October 13 marks International Day for Disaster Risk Reduction. This day celebrates how people and communities around the world are reducing their exposure to disasters and is an initiative of the United Nations. This year the focus is on the relation of economic loss from disaster to the global gross domestic product (GDP) with a view to reducing such loss.

In 2017, in less than 24 hours, Hurricane Maria set back development in Dominica by destroying 226% of the country’s 2016 GDP. The housing, utilities, agriculture, commerce and tourism sectors accounted for most of the damage and losses. These were calculated at US$1.313 billion. Hurricane Irma, some days before, had destroyed 95% of the housing on Barbuda and 91% of the housing on St. Maarten. In the latter, real GDP shrank by 4.1% as the productive sector tries to recover. Less common, but equally severe are earthquakes and tsunamis which take minutes to destroy infrastructure and livelihoods.

In the Caribbean the various Red Cross National Societies have embarked on projects to reduce disaster risk in their native islands. In Grenada, Jamaica and the Dominican Republic there is the Resilient Islands project which is a four-year initiative to protect islands against the impacts of climate change by promoting the use of coastal habitats to reduce risks. It also seeks to help governments, partners and communities implement sustainable development plans that prioritize nature. Community early warning systems are being established in Barbados, Bahamas, Belize and Dominica and there is the ongoing assessment and evaluation of national early warning systems in Antigua and Barbuda, St. Vincent and the Grenadines, St. Lucia as well as in Dominica and the Dominican Republic. The Shelter programme in Dominica has seen the construction of more resilient roofs as well as women trained in carpentry. Meanwhile the fishermen of Barbuda now have upgraded equipment including GPS and have also been trained in first aid through the Livelihood programme.

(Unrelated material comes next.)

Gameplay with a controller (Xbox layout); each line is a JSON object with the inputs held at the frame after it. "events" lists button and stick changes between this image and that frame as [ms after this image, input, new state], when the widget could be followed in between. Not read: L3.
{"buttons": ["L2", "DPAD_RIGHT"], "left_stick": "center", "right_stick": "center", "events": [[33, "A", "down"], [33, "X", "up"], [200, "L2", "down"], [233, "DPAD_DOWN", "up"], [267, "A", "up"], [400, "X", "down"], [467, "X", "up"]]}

Severe hazards will occur, but disasters can be prevented. Enforcing mandatory building codes, mitigation works and funding for regular maintenance can prevent disasters. Sustainable development can be achieved when government and the private sector ensure that investment decisions are informed by hazard risk analysis. This is the most cost-effective way to reduce risk. Investment in disaster risk reduction generally represents a large saving in terms of avoided losses and reconstruction costs. The cost benefit ratios range from 3:1 to 15:1 or higher in some cases. Reducing economic losses from disasters will save lives.

“Each year disasters cost the global economy $520 billion but for every dollar invested in preparedness, approximately $4 is saved on the cost of response and recovery. It is for this reason that we advocate for financial commitments to accompany public policy on disaster risk reduction. It is therefore imperative that Small Island Developing States, whose carbon footprint is very small but who are most impacted by climate change, invest in disaster reduction for resilience.” Walter Cotte, Director of the Americas Region of the International Federation of the Red Cross and Red Crescent Societies.

The UN General Assembly called for the International Day for Disaster Reduction in 1989 as a way to promote a global culture of risk-awareness and disaster reduction. That includes disaster prevention, mitigation and preparedness. It was originally celebrated on the second Wednesday of October (Resolution 44/236, 22 December 1989), but after two decades the UN General Assembly formally designated 13 October as the annual date (Resolution 64/200, 21 December 2009).